### [DATA TO EXAMINE]
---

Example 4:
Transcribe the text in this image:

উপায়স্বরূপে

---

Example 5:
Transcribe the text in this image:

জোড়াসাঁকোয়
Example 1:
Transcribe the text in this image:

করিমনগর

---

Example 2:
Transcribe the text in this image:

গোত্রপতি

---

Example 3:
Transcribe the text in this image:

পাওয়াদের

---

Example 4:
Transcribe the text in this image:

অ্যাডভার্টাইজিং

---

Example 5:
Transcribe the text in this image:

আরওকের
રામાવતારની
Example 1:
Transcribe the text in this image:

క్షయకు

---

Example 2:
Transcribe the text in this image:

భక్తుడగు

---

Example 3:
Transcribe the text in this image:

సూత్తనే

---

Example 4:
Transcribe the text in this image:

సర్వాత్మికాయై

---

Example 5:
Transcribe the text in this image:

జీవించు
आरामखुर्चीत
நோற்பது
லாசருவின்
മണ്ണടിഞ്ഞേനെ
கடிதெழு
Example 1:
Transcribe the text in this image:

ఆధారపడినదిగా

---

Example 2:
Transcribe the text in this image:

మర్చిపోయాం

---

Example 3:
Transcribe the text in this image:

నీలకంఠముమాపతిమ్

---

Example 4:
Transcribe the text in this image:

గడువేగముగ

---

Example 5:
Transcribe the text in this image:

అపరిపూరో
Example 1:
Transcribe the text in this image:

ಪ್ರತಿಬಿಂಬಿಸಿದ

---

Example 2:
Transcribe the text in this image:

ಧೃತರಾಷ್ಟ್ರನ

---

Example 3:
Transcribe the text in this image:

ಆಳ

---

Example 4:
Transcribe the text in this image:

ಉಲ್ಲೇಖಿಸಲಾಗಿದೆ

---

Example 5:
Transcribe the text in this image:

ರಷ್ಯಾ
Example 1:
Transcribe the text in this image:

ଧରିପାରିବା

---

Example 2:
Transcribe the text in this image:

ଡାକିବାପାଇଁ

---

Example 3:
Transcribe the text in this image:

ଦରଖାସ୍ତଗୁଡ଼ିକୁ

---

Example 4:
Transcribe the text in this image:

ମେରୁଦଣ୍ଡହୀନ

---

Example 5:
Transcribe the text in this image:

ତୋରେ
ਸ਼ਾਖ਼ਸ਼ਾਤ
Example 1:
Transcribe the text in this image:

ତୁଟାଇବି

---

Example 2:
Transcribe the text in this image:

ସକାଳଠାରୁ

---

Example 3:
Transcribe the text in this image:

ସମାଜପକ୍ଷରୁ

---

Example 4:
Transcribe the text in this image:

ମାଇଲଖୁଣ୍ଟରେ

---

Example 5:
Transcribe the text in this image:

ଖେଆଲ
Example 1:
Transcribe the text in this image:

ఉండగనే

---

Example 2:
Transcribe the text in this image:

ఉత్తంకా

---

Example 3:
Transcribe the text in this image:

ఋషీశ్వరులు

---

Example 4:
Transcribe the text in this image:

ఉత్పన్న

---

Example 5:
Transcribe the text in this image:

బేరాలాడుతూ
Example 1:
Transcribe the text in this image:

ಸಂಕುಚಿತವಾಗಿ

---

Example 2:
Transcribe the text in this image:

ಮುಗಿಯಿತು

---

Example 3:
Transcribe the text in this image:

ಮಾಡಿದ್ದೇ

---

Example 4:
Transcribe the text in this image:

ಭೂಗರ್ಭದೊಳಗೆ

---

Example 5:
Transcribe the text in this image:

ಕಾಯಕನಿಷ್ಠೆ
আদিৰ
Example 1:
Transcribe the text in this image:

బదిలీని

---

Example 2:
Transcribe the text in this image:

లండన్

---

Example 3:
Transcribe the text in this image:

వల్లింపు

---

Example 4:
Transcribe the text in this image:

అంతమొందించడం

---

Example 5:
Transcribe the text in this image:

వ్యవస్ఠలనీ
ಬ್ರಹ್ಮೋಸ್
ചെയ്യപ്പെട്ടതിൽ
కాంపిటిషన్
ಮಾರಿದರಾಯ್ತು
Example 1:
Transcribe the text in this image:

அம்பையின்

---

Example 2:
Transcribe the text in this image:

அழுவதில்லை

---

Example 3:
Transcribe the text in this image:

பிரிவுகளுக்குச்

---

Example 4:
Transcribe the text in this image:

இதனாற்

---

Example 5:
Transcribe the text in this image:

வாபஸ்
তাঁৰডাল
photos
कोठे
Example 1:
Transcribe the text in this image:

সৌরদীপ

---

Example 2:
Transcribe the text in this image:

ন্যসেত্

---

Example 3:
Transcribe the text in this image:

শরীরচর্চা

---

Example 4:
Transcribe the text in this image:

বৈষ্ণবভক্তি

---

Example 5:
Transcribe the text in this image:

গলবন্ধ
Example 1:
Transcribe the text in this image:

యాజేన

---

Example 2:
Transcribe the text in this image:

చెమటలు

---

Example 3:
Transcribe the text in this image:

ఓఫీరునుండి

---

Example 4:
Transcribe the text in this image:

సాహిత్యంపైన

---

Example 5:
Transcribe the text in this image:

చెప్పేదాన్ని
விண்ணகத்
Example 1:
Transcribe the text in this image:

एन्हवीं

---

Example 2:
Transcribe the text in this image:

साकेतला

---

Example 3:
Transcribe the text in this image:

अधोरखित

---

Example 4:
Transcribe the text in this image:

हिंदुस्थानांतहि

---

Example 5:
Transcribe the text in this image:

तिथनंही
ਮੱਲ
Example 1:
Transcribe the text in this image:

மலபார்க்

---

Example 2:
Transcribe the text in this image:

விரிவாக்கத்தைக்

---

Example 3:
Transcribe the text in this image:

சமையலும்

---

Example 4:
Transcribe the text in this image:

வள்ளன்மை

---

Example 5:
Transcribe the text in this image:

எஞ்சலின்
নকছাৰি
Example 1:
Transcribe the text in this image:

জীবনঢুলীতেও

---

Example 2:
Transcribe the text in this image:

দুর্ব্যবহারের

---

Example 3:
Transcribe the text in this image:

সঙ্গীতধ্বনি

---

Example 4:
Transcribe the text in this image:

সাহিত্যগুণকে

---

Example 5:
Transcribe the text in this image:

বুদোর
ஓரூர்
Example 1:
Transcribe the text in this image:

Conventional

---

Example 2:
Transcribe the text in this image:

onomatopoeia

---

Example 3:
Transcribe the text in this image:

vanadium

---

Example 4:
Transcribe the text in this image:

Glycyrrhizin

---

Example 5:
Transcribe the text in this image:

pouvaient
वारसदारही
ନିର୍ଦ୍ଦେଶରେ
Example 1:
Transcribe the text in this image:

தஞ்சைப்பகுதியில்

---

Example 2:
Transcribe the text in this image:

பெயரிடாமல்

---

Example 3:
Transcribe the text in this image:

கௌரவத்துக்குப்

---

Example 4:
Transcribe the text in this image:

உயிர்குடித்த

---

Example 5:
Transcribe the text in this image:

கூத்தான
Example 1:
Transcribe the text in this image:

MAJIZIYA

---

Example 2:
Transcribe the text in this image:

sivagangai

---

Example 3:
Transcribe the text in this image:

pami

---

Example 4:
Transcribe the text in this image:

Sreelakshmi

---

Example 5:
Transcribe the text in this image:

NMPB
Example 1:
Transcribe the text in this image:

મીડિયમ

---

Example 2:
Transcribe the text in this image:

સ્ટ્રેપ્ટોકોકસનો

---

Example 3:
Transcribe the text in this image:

### [DIRECTIONS]
Reproduce the material precisely, including every line.

### [EXERCISE SOLUTION]
---

Example 4:
Transcribe the text in this image:

উপায়স্বরূপে

---

Example 5:
Transcribe the text in this image:

জোড়াসাঁকোয়
Example 1:
Transcribe the text in this image:

করিমনগর

---

Example 2:
Transcribe the text in this image:

গোত্রপতি

---

Example 3:
Transcribe the text in this image:

পাওয়াদের

---

Example 4:
Transcribe the text in this image:

অ্যাডভার্টাইজিং

---

Example 5:
Transcribe the text in this image:

আরওকের
રામાવતારની
Example 1:
Transcribe the text in this image:

క్షయకు

---

Example 2:
Transcribe the text in this image:

భక్తుడగు

---

Example 3:
Transcribe the text in this image:

సూత్తనే

---

Example 4:
Transcribe the text in this image:

సర్వాత్మికాయై

---

Example 5:
Transcribe the text in this image:

జీవించు
आरामखुर्चीत
நோற்பது
லாசருவின்
മണ്ണടിഞ്ഞേനെ
கடிதெழு
Example 1:
Transcribe the text in this image:

ఆధారపడినదిగా

---

Example 2:
Transcribe the text in this image:

మర్చిపోయాం

---

Example 3:
Transcribe the text in this image:

నీలకంఠముమాపతిమ్

---

Example 4:
Transcribe the text in this image:

గడువేగముగ

---

Example 5:
Transcribe the text in this image:

అపరిపూరో
Example 1:
Transcribe the text in this image:

ಪ್ರತಿಬಿಂಬಿಸಿದ

---

Example 2:
Transcribe the text in this image:

ಧೃತರಾಷ್ಟ್ರನ

---

Example 3:
Transcribe the text in this image:

ಆಳ

---

Example 4:
Transcribe the text in this image:

ಉಲ್ಲೇಖಿಸಲಾಗಿದೆ

---

Example 5:
Transcribe the text in this image:

ರಷ್ಯಾ
Example 1:
Transcribe the text in this image:

ଧରିପାରିବା

---

Example 2:
Transcribe the text in this image:

ଡାକିବାପାଇଁ

---

Example 3:
Transcribe the text in this image:

ଦରଖାସ୍ତଗୁଡ଼ିକୁ

---

Example 4:
Transcribe the text in this image:

ମେରୁଦଣ୍ଡହୀନ

---

Example 5:
Transcribe the text in this image:

ତୋରେ
ਸ਼ਾਖ਼ਸ਼ਾਤ
Example 1:
Transcribe the text in this image:

ତୁଟାଇବି

---

Example 2:
Transcribe the text in this image:

ସକାଳଠାରୁ

---

Example 3:
Transcribe the text in this image:

ସମାଜପକ୍ଷରୁ

---

Example 4:
Transcribe the text in this image:

ମାଇଲଖୁଣ୍ଟରେ

---

Example 5:
Transcribe the text in this image:

ଖେଆଲ
Example 1:
Transcribe the text in this image:

ఉండగనే

---

Example 2:
Transcribe the text in this image:

ఉత్తంకా

---

Example 3:
Transcribe the text in this image:

ఋషీశ్వరులు

---

Example 4:
Transcribe the text in this image:

ఉత్పన్న

---

Example 5:
Transcribe the text in this image:

బేరాలాడుతూ
Example 1:
Transcribe the text in this image:

ಸಂಕುಚಿತವಾಗಿ

---

Example 2:
Transcribe the text in this image:

ಮುಗಿಯಿತು

---

Example 3:
Transcribe the text in this image:

ಮಾಡಿದ್ದೇ

---

Example 4:
Transcribe the text in this image:

ಭೂಗರ್ಭದೊಳಗೆ

---

Example 5:
Transcribe the text in this image:

ಕಾಯಕನಿಷ್ಠೆ
আদিৰ
Example 1:
Transcribe the text in this image:

బదిలీని

---

Example 2:
Transcribe the text in this image:

లండన్

---

Example 3:
Transcribe the text in this image:

వల్లింపు

---

Example 4:
Transcribe the text in this image:

అంతమొందించడం

---

Example 5:
Transcribe the text in this image:

వ్యవస్ఠలనీ
ಬ್ರಹ್ಮೋಸ್
ചെയ്യപ്പെട്ടതിൽ
కాంపిటిషన్
ಮಾರಿದರಾಯ್ತು
Example 1:
Transcribe the text in this image:

அம்பையின்

---

Example 2:
Transcribe the text in this image:

அழுவதில்லை

---

Example 3:
Transcribe the text in this image:

பிரிவுகளுக்குச்

---

Example 4:
Transcribe the text in this image:

இதனாற்

---

Example 5:
Transcribe the text in this image:

வாபஸ்
তাঁৰডাল
photos
कोठे
Example 1:
Transcribe the text in this image:

সৌরদীপ

---

Example 2:
Transcribe the text in this image:

ন্যসেত্

---

Example 3:
Transcribe the text in this image:

শরীরচর্চা

---

Example 4:
Transcribe the text in this image:

বৈষ্ণবভক্তি

---

Example 5:
Transcribe the text in this image:

গলবন্ধ
Example 1:
Transcribe the text in this image:

యాజేన

---

Example 2:
Transcribe the text in this image:

చెమటలు

---

Example 3:
Transcribe the text in this image:

ఓఫీరునుండి

---

Example 4:
Transcribe the text in this image:

సాహిత్యంపైన

---

Example 5:
Transcribe the text in this image:

చెప్పేదాన్ని
விண்ணகத்
Example 1:
Transcribe the text in this image:

एन्हवीं

---

Example 2:
Transcribe the text in this image:

साकेतला

---

Example 3:
Transcribe the text in this image:

अधोरखित

---

Example 4:
Transcribe the text in this image:

हिंदुस्थानांतहि

---

Example 5:
Transcribe the text in this image:

तिथनंही
ਮੱਲ
Example 1:
Transcribe the text in this image:

மலபார்க்

---

Example 2:
Transcribe the text in this image:

விரிவாக்கத்தைக்

---

Example 3:
Transcribe the text in this image:

சமையலும்

---

Example 4:
Transcribe the text in this image:

வள்ளன்மை

---

Example 5:
Transcribe the text in this image:

எஞ்சலின்
নকছাৰি
Example 1:
Transcribe the text in this image:

জীবনঢুলীতেও

---

Example 2:
Transcribe the text in this image:

দুর্ব্যবহারের

---

Example 3:
Transcribe the text in this image:

সঙ্গীতধ্বনি

---

Example 4:
Transcribe the text in this image:

সাহিত্যগুণকে

---

Example 5:
Transcribe the text in this image:

বুদোর
ஓரூர்
Example 1:
Transcribe the text in this image:

Conventional

---

Example 2:
Transcribe the text in this image:

onomatopoeia

---

Example 3:
Transcribe the text in this image:

vanadium

---

Example 4:
Transcribe the text in this image:

Glycyrrhizin

---

Example 5:
Transcribe the text in this image:

pouvaient
वारसदारही
ନିର୍ଦ୍ଦେଶରେ
Example 1:
Transcribe the text in this image:

தஞ்சைப்பகுதியில்

---

Example 2:
Transcribe the text in this image:

பெயரிடாமல்

---

Example 3:
Transcribe the text in this image:

கௌரவத்துக்குப்

---

Example 4:
Transcribe the text in this image:

உயிர்குடித்த

---

Example 5:
Transcribe the text in this image:

கூத்தான
Example 1:
Transcribe the text in this image:

MAJIZIYA

---

Example 2:
Transcribe the text in this image:

sivagangai

---

Example 3:
Transcribe the text in this image:

pami

---

Example 4:
Transcribe the text in this image:

Sreelakshmi

---

Example 5:
Transcribe the text in this image:

NMPB
Example 1:
Transcribe the text in this image:

મીડિયમ

---

Example 2:
Transcribe the text in this image:

સ્ટ્રેપ્ટોકોકસનો

---

Example 3:
Transcribe the text in this image:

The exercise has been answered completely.